== EXERCISE MATERIALS ==

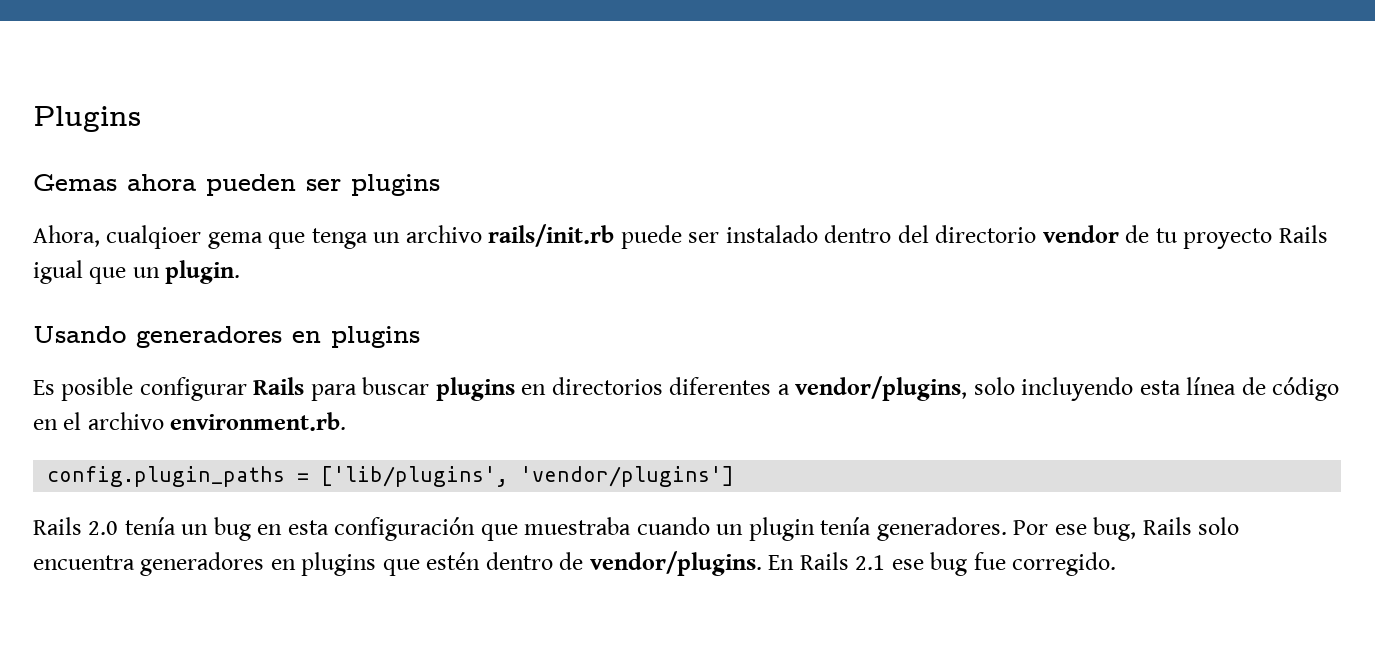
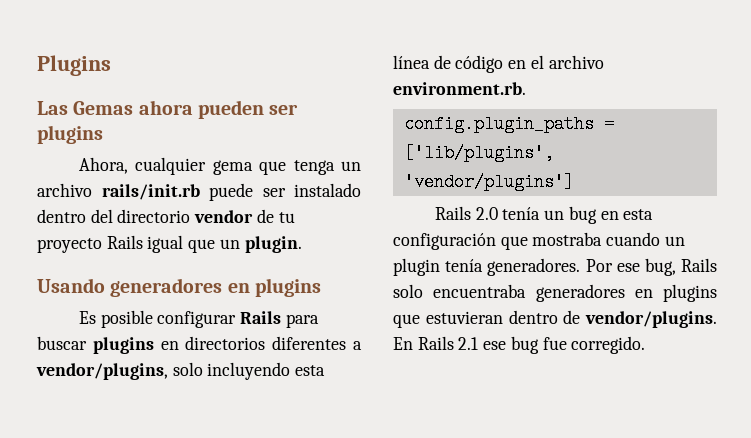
(141, 119) none -> [37,101,68,115] Las
[106,225,202,249] cualqioer -> [135,157,207,175] cualquier
[524,517,632,535] muestraba -> [532,232,603,246] mostraba
[33,555,135,570] encuentra -> [433,284,527,298] encuentraba
[426,552,481,570] estén -> [425,311,503,324] estuvieran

===

Give back each entry exactly as it appears. Leave pictures out.

*SOLUTION*
(141, 119) none -> [37,101,68,115] Las
[106,225,202,249] cualqioer -> [135,157,207,175] cualquier
[524,517,632,535] muestraba -> [532,232,603,246] mostraba
[33,555,135,570] encuentra -> [433,284,527,298] encuentraba
[426,552,481,570] estén -> [425,311,503,324] estuvieran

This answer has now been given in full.